Onwards into 2008 with trepidation, optimism and a desire to become part of the human race again. To all those who have been encouraging and supporting me, thank you and I wish you all a Happy New Year.

Sunday, 30 December 2007

Back on the Treadmill

I am always fascinated by working flour mills in this country. Continual grinding of wheat into flour; flour into bread and cakes and biscuits - the staff of life.

In my cupboard I have flour from two different flour mills: one is from Rudyard Kipling's home and the other is from Castle Carew in West Wales. I have yet to make bread or cakes or biscuits from either with my grandchildren, but when I do, I shall tell them stories about either origin so that the biscuits will taste all the more better.

Now that Christmas is over and there have been no arguments in the house, in fact, all has been very well; another good Christmas with my daughters.

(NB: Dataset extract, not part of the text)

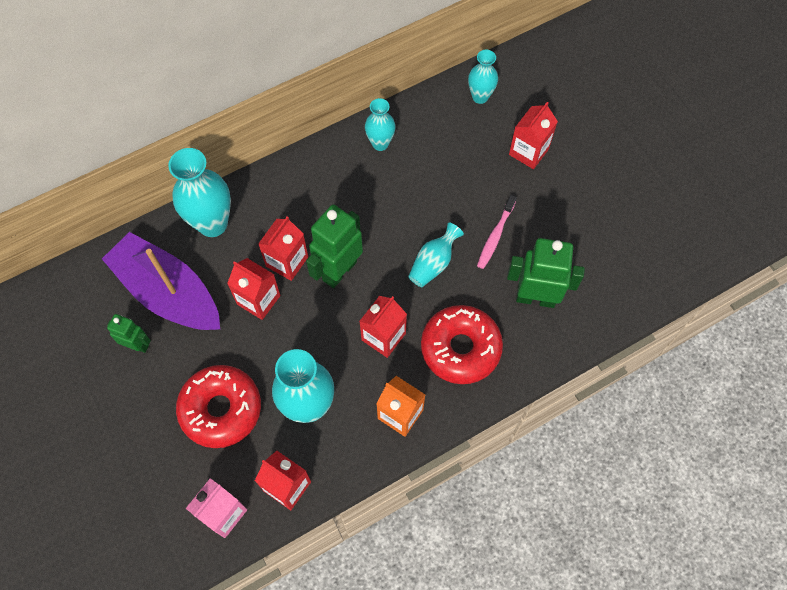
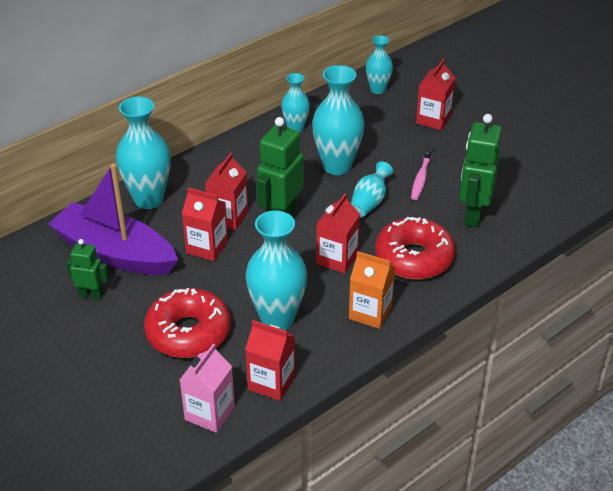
camera: 10 degrees left, 25 degrees down
(411, 206) = (337, 166): none -> turquoise vase
(535, 298) = (473, 214): green robot -> green robot turned 75 degrees counterclockwise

I now look forward to the year ahead, differently from the last two New Years when my heart was full of trepidation and fear. What else could befall me and turn my world upside down? This time, I feel that there are better times ahead; that I will find my purpose; my reason to go on; my raison d'etre. Am I just thinking wishfully? No. Not this time. I feel it in my bones. I will make headway this coming year and look forward, not back.

I no longer want to work for anyone, especially a large corporate organisation. I want to work for myself. I still have at least 30 years ahead of me and I want to do something worthwhile and for me as well as others. Positive thoughts. I hope they last.

When the children arrive with me for the last few days of the Christmas holidays I shall bring out the flour that originate from the old working mills and tell them stories from Rudyard Kipling and of battles of Castle Carew as we eat our biscuits and bread made from the wheat of nearby fields where men surely died in battle in years gone by.